Fundamentos históricos das técnicas de dominação da raça


«Num passado não muito longínquo, a raça era, senão a mãe da lei, pelo menos a língua franca da guerra social. Ela era a unidade de medida da indiferença e da inimizade, o critério determinante da luta pela vida, o princípio de eliminação, de segregação ou de purificação da sociedade. A “modernidade” é, na realidade, outro nome para o projeto de expansão sem limites que se desenvolve a partir dos últimos anos do século XVIII. (…) No século XIX triunfa o imperialismo. Nesta época, graças ao desenvolvimento da técnica, às conquitas militares, ao comércio e à propagação da fé cristã, a Europa exerce sobre os outros povos pelo mundo fora uma autoridade totalmente despótica – uma espécie de poder que apenas se exerce para lá das suas fronteiras e sobre pessoas com as quais se julga nada haver em comum.

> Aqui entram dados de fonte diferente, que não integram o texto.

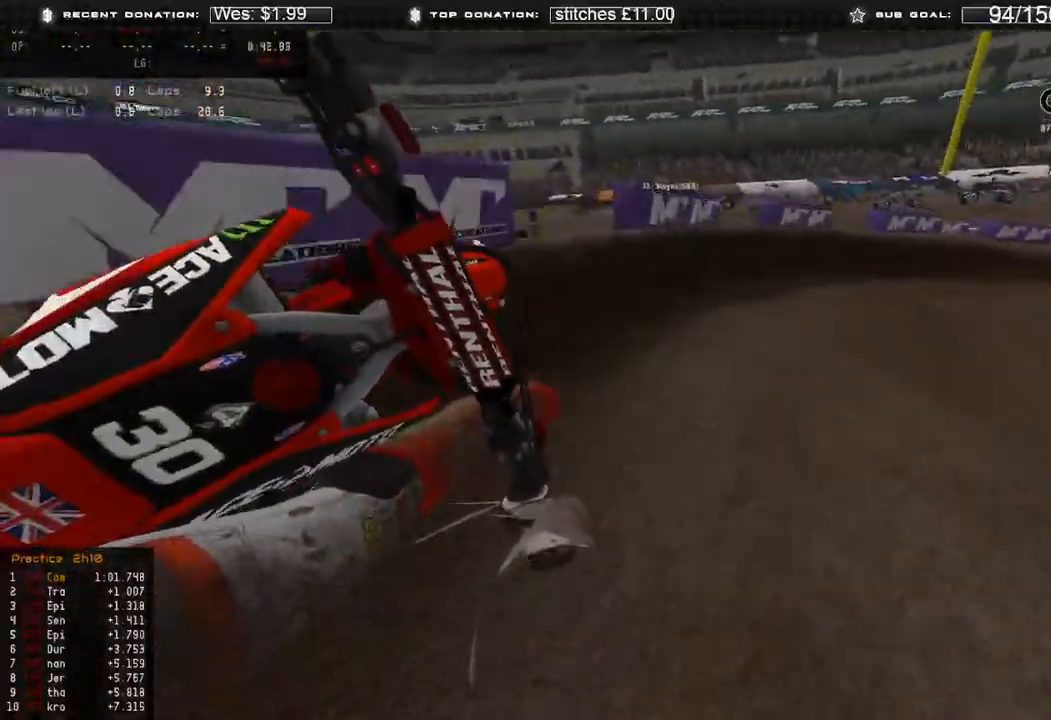
{"buttons": ["R2"], "left_stick": "up-right", "right_stick": "down-left", "events": [[67, "R2", "down"], [67, "right_stick", "down-left"]]}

(…) O nosso mundo continua a ser, mesmo que ele não queira admiti-lo, em vários aspetos, um “mundo de raças”. O significante racial é ainda, em larga medida, a linguagem incontornável, mesmo que por vezes negada, da narrativa de si e do mundo, da relação com o Outro, com a memória e o poder. Permanecerá inacabada a crítica da modernidade, enquanto não compreendermos que o seu advento coincide com o surgimento do princípio de raça e com a lenta transformação deste princípio em paradigma principal, ontem como hoje, para as técnicas de dominação. Para se reproduzir, o princípio de raça dependerá de um conjunto de práticas cujo alvo imediato, direto, é o corpo do outro, assim como o campo de aplicação é a vida na sua generalidade.»
Mbembe, A. (2017). Crítica da Razão Negra (pp. 101-2). 2ª ed. Lisboa: Antígona.